Work to do
Which lines of the material below contain the string "Maestoso"? Extract each such line in full.
[BEGIN Source records]
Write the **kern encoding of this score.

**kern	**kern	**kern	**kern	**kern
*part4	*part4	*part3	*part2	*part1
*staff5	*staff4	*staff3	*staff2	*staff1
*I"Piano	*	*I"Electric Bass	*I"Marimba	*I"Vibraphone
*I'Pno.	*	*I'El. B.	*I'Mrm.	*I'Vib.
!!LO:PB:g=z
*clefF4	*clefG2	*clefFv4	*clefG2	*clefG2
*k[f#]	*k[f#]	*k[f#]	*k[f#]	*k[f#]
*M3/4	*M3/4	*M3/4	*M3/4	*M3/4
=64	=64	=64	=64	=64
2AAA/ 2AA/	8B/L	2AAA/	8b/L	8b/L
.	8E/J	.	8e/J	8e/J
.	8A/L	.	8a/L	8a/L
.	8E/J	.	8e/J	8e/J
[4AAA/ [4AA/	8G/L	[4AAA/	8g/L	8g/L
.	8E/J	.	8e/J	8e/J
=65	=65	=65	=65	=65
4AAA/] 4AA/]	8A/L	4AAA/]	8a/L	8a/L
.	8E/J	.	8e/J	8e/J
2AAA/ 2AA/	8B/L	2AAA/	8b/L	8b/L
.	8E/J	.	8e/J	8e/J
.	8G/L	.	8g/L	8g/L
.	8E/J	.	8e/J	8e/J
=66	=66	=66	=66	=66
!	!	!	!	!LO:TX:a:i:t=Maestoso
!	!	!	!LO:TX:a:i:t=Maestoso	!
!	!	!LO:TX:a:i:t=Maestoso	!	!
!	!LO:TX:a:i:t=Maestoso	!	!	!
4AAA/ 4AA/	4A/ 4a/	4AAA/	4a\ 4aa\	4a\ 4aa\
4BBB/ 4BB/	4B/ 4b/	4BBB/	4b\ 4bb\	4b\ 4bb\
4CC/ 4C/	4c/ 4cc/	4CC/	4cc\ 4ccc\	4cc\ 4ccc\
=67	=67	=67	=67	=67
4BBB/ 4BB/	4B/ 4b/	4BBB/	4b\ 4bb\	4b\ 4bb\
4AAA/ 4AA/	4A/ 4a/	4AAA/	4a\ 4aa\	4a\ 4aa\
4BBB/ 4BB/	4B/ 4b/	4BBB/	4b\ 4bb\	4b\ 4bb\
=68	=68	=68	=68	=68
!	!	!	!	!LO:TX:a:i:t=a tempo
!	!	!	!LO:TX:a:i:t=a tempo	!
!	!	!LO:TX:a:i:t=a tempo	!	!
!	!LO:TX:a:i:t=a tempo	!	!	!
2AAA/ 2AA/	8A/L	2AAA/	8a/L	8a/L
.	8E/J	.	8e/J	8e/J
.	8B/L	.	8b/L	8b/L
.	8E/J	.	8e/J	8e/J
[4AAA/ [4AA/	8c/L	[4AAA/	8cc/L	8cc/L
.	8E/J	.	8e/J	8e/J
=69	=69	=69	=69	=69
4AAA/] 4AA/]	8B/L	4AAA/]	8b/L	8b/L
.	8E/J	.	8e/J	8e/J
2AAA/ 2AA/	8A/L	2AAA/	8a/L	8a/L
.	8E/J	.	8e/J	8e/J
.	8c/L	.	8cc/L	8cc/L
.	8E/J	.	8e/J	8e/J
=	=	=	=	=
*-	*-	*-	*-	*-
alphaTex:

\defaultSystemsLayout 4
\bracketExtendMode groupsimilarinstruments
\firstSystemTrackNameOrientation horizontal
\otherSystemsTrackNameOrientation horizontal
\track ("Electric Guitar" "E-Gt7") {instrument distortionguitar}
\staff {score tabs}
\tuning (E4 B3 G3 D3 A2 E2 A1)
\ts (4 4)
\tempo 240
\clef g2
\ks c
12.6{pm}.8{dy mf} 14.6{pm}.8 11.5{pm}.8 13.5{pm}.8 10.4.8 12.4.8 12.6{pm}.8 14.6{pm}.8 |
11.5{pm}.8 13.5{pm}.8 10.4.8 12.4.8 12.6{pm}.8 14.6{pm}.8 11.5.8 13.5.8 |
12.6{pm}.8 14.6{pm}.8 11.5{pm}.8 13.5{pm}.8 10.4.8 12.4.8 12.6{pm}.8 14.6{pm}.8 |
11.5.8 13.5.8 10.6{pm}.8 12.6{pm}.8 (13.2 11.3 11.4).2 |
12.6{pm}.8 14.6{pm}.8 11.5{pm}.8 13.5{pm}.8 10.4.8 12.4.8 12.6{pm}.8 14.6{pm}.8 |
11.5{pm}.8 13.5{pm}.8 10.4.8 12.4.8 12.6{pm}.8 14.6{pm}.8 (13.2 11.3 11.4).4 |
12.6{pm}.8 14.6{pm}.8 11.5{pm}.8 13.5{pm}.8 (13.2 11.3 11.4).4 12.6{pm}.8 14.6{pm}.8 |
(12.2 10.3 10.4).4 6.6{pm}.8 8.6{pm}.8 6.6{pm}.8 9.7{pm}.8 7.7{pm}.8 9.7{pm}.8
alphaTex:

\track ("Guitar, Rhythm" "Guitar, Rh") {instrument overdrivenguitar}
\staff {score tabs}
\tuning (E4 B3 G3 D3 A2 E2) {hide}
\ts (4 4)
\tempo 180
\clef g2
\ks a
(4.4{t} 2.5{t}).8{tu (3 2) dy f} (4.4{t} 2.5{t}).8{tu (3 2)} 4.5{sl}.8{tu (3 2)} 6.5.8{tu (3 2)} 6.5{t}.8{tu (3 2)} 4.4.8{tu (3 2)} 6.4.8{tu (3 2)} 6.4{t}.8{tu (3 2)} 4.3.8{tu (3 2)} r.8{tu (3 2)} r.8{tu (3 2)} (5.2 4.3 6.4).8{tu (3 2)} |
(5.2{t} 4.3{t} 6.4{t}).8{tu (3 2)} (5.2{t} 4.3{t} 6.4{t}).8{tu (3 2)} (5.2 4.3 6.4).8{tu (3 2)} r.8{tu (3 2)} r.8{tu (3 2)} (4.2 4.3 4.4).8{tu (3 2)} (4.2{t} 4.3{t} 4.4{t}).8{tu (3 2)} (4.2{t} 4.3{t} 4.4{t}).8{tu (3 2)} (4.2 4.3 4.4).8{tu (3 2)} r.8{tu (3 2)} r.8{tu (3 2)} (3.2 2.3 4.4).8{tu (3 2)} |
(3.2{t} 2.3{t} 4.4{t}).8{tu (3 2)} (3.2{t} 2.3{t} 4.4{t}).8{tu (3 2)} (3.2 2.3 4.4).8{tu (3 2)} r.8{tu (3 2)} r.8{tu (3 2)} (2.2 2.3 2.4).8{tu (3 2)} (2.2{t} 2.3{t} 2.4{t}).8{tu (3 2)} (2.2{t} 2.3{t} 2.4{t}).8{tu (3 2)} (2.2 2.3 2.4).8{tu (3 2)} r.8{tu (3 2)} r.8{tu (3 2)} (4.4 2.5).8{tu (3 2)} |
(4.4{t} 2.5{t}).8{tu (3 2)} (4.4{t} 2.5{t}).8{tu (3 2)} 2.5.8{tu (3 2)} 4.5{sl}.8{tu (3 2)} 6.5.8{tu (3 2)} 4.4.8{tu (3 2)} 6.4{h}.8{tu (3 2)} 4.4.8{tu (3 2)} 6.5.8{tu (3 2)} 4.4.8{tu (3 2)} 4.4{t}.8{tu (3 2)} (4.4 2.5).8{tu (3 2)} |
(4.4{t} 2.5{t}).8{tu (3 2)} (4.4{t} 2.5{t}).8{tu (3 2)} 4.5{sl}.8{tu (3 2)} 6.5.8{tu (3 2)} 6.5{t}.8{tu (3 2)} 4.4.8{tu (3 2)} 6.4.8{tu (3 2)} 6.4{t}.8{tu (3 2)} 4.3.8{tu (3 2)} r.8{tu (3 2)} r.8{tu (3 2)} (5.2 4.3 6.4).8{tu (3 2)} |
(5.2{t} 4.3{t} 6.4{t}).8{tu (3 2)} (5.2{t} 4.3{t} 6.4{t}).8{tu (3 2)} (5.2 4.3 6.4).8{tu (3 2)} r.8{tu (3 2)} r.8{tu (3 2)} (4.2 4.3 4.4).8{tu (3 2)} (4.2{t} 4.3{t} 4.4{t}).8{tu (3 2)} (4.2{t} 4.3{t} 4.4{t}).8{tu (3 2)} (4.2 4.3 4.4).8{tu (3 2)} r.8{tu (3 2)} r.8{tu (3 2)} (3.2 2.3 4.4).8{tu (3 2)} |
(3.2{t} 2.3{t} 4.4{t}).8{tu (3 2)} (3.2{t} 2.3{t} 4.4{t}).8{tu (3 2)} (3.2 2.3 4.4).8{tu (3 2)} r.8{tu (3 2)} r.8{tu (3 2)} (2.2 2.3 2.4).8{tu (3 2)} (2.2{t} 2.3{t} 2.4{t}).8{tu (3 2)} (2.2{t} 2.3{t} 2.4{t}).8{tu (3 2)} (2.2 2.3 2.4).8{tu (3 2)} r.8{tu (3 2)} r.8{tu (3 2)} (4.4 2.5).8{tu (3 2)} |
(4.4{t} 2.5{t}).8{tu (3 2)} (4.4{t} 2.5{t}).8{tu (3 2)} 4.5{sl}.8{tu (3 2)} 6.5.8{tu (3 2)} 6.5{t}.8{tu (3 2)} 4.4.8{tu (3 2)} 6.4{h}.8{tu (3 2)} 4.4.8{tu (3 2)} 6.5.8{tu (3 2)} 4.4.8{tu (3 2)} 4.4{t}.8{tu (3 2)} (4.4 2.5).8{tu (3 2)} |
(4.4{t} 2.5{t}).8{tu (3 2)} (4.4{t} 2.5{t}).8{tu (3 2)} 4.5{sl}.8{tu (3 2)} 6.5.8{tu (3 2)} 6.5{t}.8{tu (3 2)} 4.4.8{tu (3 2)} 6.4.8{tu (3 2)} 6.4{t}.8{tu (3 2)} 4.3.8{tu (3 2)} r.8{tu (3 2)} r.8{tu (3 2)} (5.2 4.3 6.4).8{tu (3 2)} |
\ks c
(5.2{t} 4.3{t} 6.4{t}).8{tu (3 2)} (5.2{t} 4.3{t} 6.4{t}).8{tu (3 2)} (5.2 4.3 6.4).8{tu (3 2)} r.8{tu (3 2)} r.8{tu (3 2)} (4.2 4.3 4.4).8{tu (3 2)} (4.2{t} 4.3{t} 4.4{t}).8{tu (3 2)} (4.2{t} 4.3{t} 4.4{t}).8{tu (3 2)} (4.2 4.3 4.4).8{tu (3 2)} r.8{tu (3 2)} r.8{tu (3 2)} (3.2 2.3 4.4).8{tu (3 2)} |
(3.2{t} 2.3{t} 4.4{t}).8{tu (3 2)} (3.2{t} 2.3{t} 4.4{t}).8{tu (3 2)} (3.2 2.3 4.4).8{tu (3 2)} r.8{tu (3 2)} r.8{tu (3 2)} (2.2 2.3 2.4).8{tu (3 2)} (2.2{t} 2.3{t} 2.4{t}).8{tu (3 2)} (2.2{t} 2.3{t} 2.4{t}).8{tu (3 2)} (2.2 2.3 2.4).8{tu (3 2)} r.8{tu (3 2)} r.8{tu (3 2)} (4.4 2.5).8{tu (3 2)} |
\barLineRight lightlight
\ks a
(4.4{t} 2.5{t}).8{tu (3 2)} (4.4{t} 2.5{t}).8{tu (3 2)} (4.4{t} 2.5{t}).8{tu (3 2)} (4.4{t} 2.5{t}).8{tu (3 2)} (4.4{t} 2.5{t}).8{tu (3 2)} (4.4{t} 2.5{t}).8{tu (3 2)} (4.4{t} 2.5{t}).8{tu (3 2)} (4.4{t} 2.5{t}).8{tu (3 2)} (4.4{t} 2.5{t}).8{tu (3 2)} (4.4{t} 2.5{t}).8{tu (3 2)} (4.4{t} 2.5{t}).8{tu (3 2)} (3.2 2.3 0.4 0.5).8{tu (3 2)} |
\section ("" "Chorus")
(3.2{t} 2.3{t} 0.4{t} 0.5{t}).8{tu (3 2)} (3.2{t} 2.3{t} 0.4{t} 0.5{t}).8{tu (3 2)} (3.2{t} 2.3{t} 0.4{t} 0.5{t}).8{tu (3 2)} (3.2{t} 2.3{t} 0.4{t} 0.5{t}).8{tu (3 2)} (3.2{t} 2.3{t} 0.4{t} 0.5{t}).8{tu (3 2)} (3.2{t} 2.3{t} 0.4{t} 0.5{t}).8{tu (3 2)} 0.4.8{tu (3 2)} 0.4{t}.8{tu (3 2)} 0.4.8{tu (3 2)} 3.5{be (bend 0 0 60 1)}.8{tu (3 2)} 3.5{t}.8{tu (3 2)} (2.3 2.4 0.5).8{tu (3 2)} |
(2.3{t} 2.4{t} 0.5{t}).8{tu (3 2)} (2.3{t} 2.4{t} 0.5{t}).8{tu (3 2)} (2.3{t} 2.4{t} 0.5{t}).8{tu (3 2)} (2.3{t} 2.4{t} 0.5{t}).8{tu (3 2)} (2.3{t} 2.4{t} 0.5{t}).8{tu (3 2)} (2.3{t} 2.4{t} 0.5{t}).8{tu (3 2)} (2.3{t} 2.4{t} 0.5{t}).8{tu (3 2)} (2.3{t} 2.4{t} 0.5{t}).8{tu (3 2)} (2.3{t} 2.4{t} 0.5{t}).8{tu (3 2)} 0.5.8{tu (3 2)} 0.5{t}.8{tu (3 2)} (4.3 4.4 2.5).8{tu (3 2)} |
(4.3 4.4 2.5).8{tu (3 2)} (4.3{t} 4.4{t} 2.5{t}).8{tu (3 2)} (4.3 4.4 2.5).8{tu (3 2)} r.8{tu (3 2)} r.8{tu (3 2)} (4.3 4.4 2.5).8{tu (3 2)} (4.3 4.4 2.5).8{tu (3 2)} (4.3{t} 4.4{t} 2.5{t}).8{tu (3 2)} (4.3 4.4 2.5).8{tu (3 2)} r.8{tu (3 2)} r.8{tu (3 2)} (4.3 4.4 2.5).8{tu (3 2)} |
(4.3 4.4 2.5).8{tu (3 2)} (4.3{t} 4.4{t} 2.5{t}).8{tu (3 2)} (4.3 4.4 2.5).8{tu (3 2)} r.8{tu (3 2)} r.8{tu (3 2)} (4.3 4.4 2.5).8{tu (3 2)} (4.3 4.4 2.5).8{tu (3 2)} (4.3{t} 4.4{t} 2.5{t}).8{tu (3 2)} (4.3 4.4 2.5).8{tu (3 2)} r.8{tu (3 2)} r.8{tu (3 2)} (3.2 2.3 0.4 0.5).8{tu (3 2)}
[END Source records]
Written solution
!	!	!	!	!LO:TX:a:i:t=Maestoso
!	!	!	!LO:TX:a:i:t=Maestoso	!
!	!	!LO:TX:a:i:t=Maestoso	!	!
!	!LO:TX:a:i:t=Maestoso	!	!	!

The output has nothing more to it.